While welcoming details of plans to introduce a £600 maths premium, school leaders have once again raised what they see as the real barrier to increasing maths up-take at A level – the recruitment of qualified teachers.

The premium, which was announced in last autumn’s Budget, will see schools given a £600 payment for every additional young person aged 16 to 18 who takes an advanced maths qualification.

The Department for Education (DfE) says the premium will help to “create additional places and resources to support teaching of advanced maths”.

From September 2018, schools and colleges will receive the premium for each additional pupil taking the one-year AS maths or the core maths qualification. This could mean £1,200 for each additional pupil who takes the two-year A level in maths or further maths.

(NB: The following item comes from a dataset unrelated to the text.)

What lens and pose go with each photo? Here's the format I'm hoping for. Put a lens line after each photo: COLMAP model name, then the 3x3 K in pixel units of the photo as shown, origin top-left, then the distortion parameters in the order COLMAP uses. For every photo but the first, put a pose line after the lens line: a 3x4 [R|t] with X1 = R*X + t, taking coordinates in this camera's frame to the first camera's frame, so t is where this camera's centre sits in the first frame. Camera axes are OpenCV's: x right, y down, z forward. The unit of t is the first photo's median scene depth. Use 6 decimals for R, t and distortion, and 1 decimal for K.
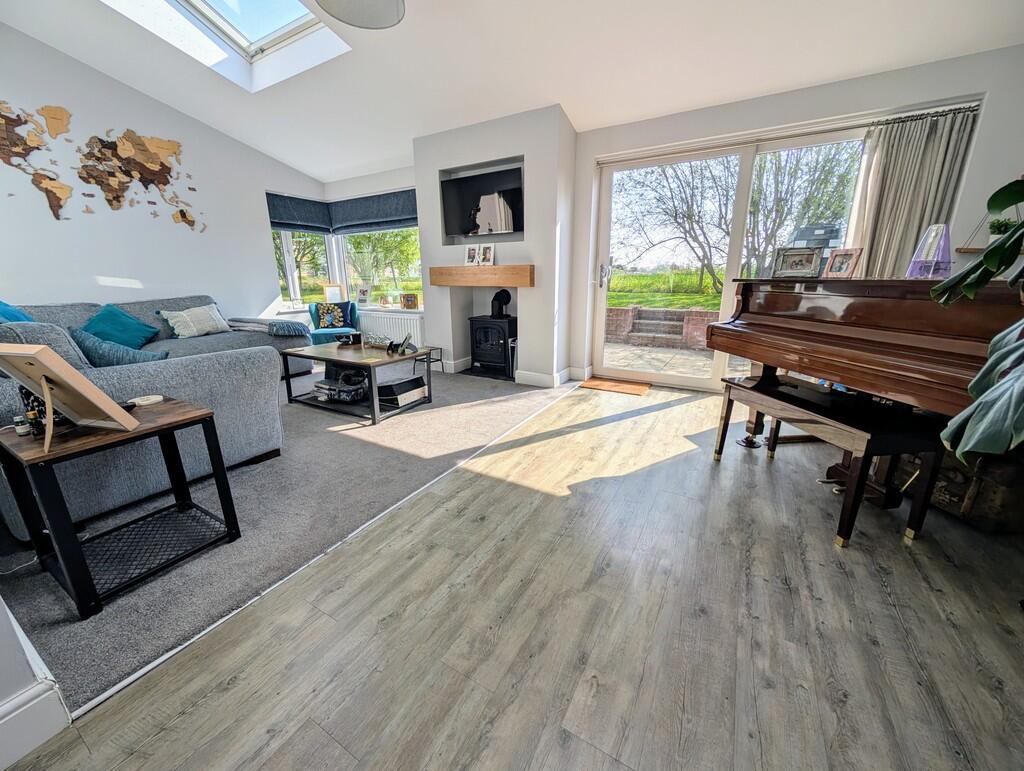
lens RADIAL K [[388.1, 0, 510.2], [0, 388.1, 382.9], [0, 0, 1]] dist [0.000185, 0.000122]
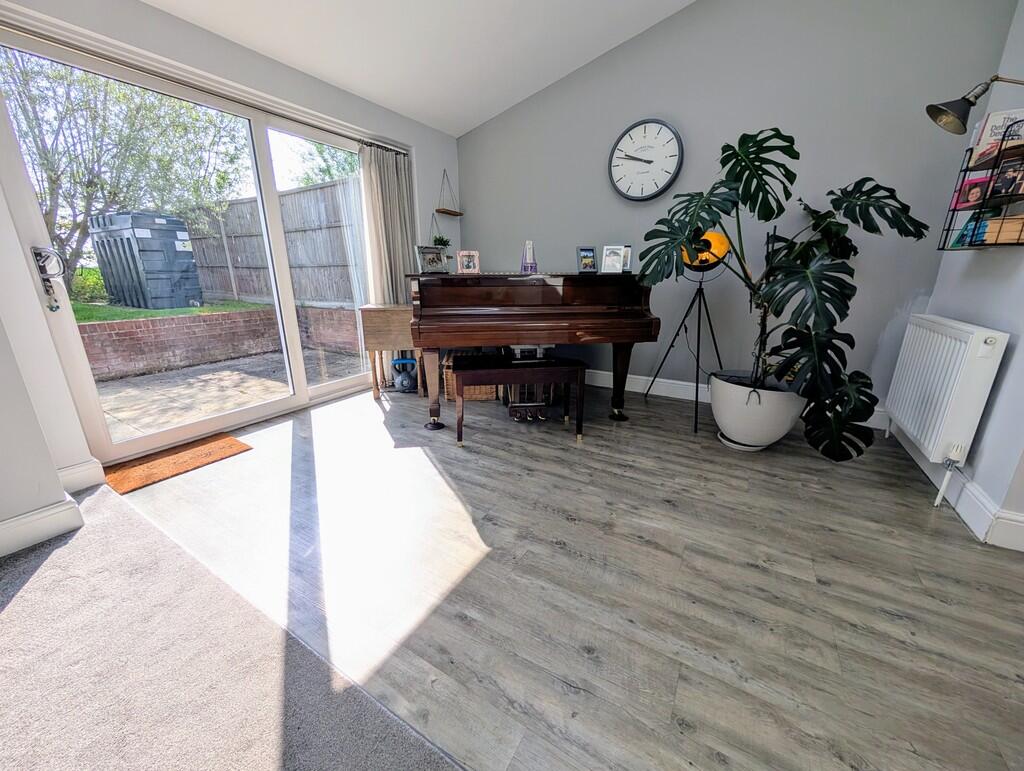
lens RADIAL K [[388.1, 0, 518.3], [0, 388.1, 382.6], [0, 0, 1]] dist [0.000185, 0.000122]
pose [[0.001328, -0.270483, 0.962724, -0.654639], [0.261691, 0.929269, 0.260722, -0.296528], [-0.965151, 0.251590, 0.072017, 1.099479]]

Students will need to have a prior attainment equivalent to GCSE grade 9 to 4 or A* to C in maths to be eligible for the premium and there will be no cap on the numbers of eligible pupils for the funding. Schools standards minister Nick Gibb said: “Although maths remains the most popular subject at A level, this premium will open up the opportunity for even more young people to study advanced maths qualifications, providing them with the knowledge and skills for future success.”

Paul Whiteman, general secretary of the National Association of Head Teachers, said that with budgets “desperately close to breaking point”, schools will welcome any additional funding. However, he is concerned that the premium is missing the point.

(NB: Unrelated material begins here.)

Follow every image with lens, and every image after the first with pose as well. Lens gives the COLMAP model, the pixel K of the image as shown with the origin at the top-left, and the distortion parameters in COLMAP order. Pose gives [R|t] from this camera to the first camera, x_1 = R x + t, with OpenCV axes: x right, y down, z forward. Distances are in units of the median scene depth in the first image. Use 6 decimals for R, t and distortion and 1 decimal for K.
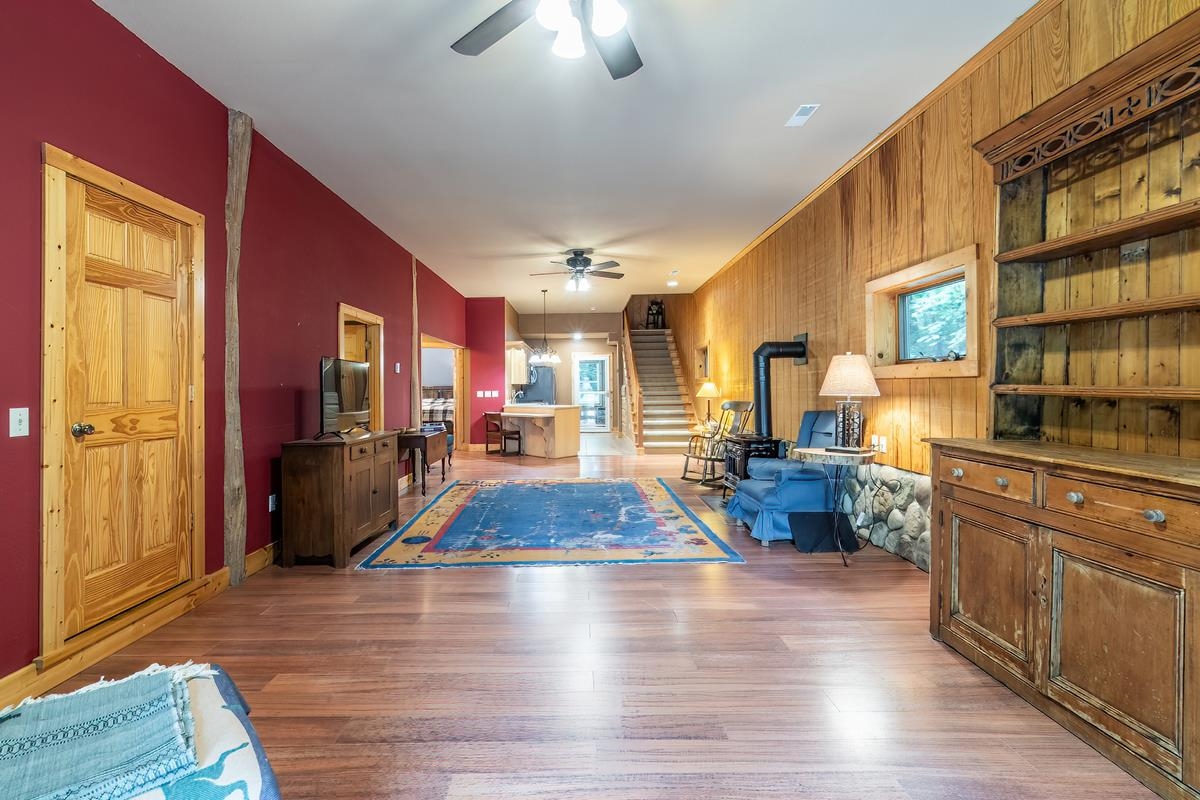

He said: “Maths is already the most popular subject at A level and the government has failed for many years now to meet its own recruitment targets for maths teachers.

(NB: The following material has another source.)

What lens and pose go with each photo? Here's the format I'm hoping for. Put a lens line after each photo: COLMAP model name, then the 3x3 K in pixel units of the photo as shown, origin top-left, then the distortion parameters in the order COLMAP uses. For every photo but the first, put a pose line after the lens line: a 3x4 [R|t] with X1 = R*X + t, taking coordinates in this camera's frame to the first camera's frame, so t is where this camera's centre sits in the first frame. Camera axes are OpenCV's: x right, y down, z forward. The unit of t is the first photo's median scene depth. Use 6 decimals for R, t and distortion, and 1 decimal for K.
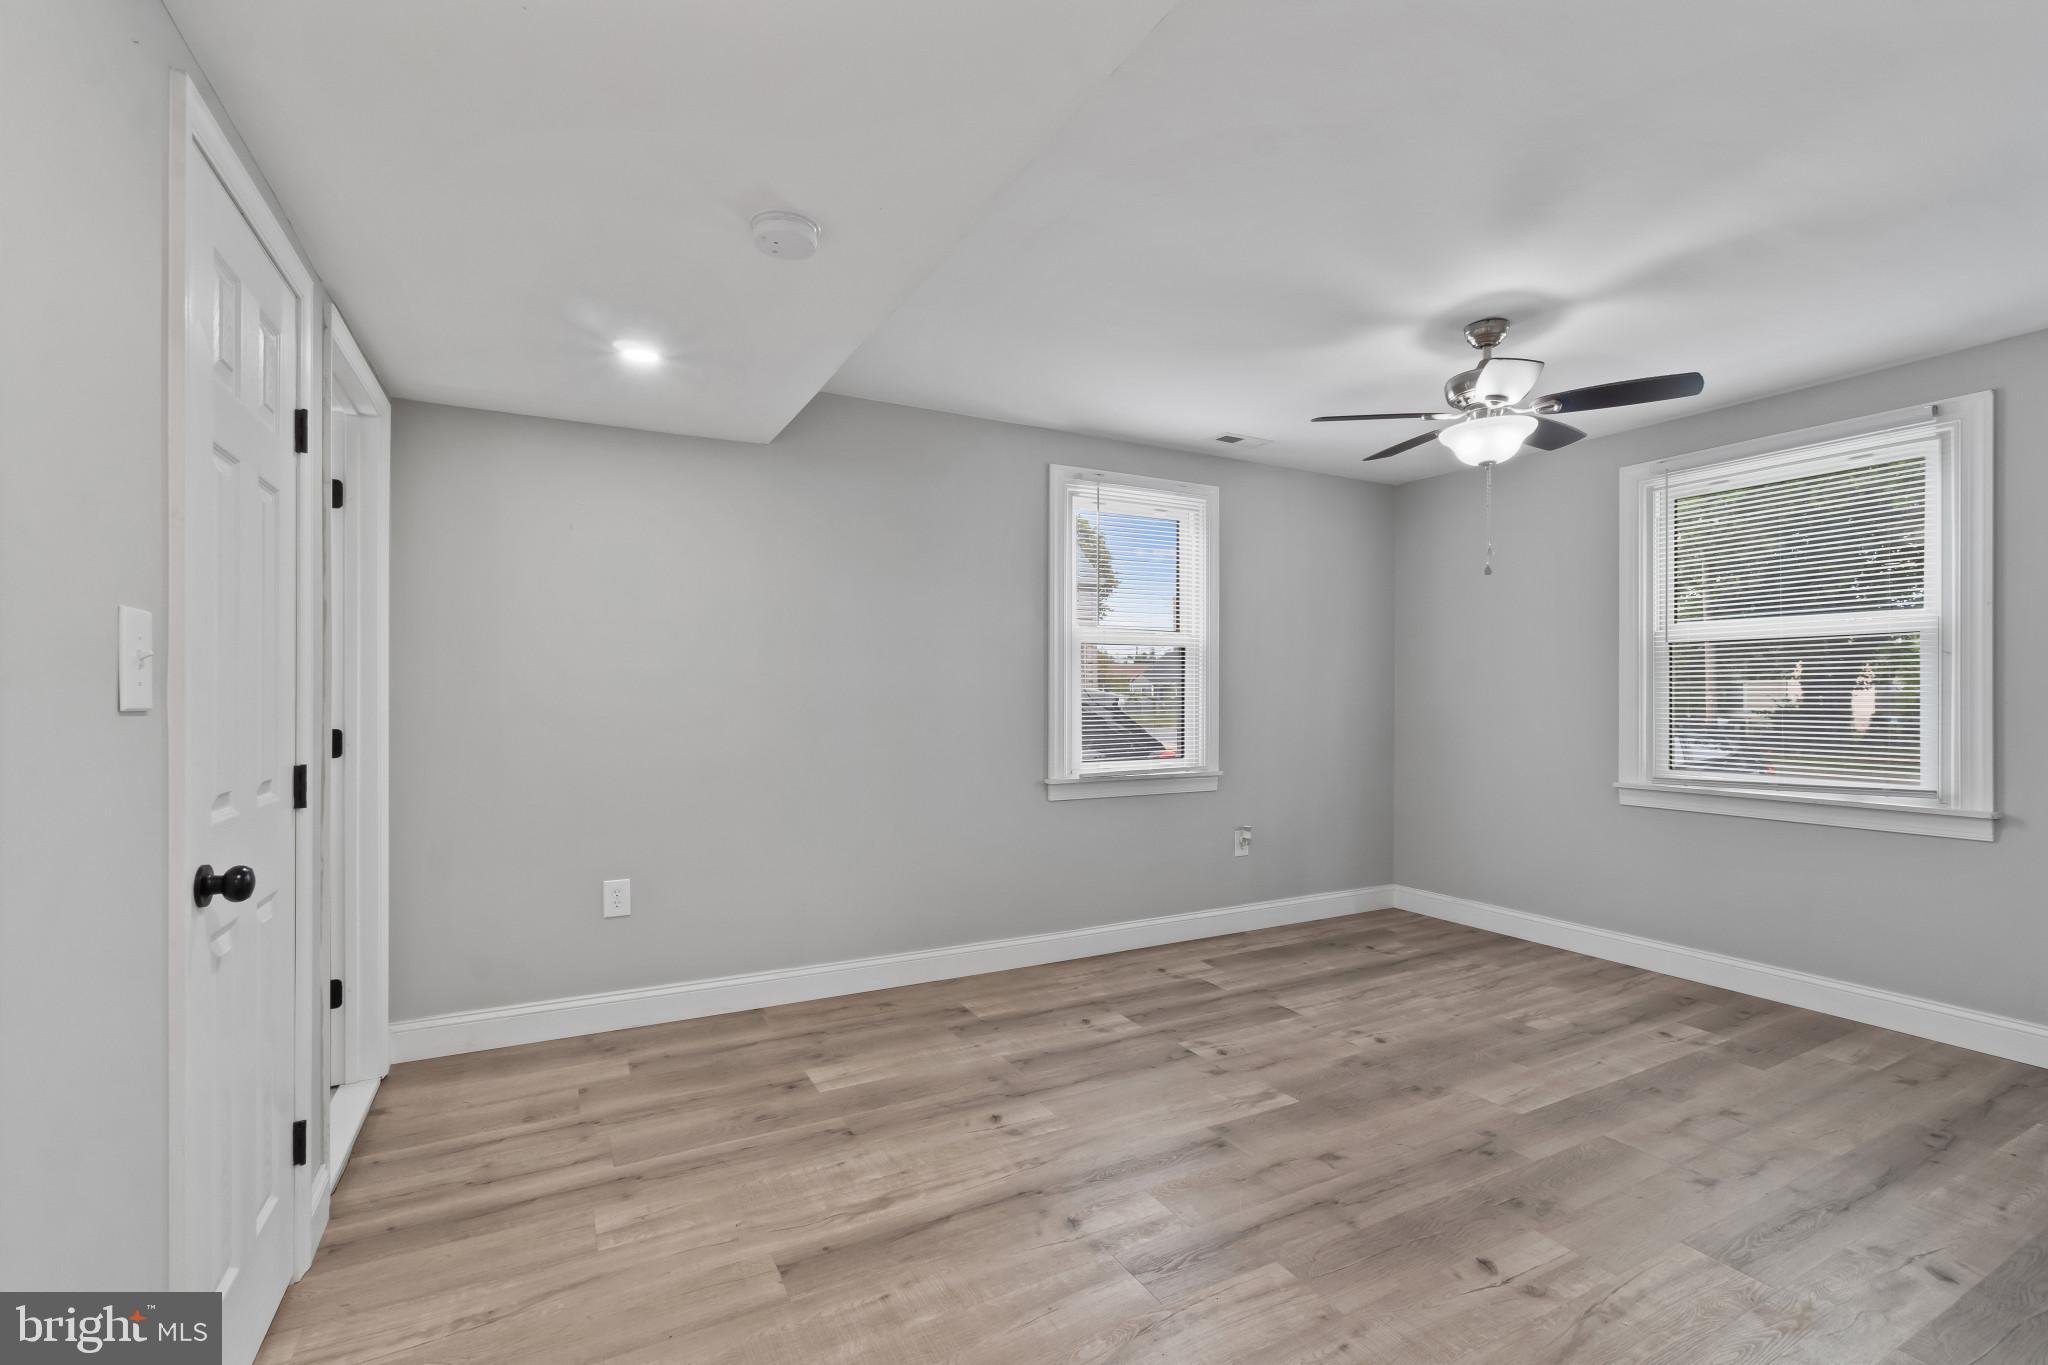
lens RADIAL K [[909.0, 0, 1017.1], [0, 909.0, 695.4], [0, 0, 1]] dist [0.001033, 0.000727]
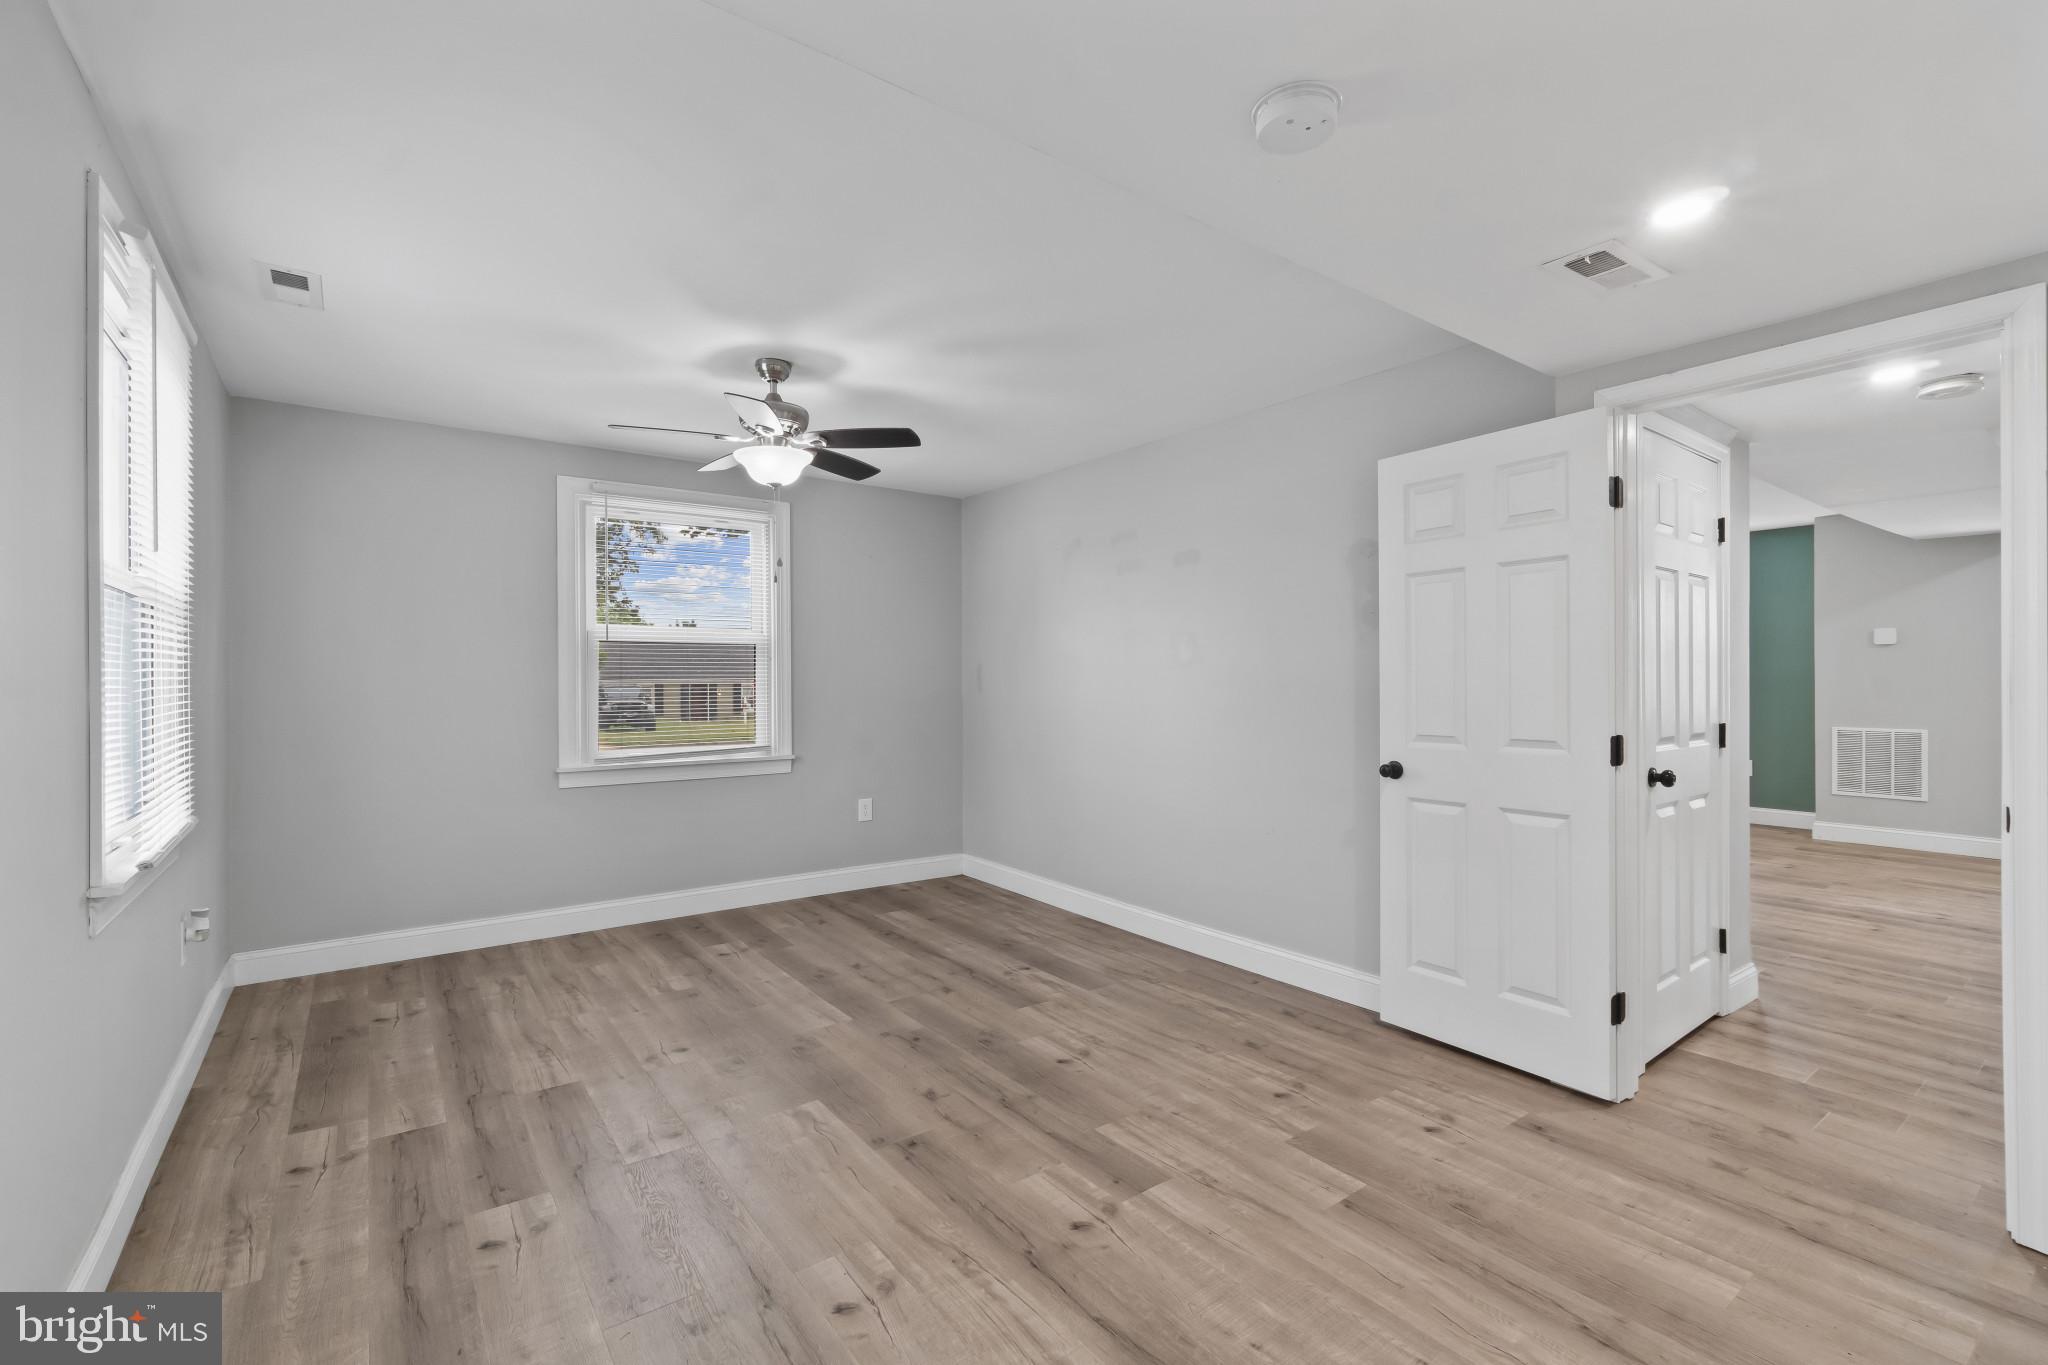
lens RADIAL K [[877.8, 0, 1024.0], [0, 877.8, 682.5], [0, 0, 1]] dist [-0.009439, 0.000136]
pose [[-0.147198, -0.002173, 0.989105, -0.665477], [0.004461, 0.999986, 0.002861, -0.009028], [-0.989097, 0.004834, -0.147186, 0.920282]]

“Schools already appreciate the value of mathematics – their biggest challenge is finding teachers qualified to teach it.”

The government has missed its secondary teacher recruitment targets for five years running now, with mathematics among those subjects hit hard. For 2017/18, the initial teacher training figures released late last year show that only 79 per cent of the maths target has been recruited. In 2016/17, only 82 per cent were recruited.

It means that while across both years, 6,204 trainee maths teachers were required, only 4,995 were recruited.

Mr Whiteman added: “Rather than cherry-picking individual subjects to fund, school leaders would ask the government to look urgently at school funding overall, and to concentrate on its key duty: providing sufficient money and teachers to schools so that they can continue to provide an excellent, balanced, education for all.”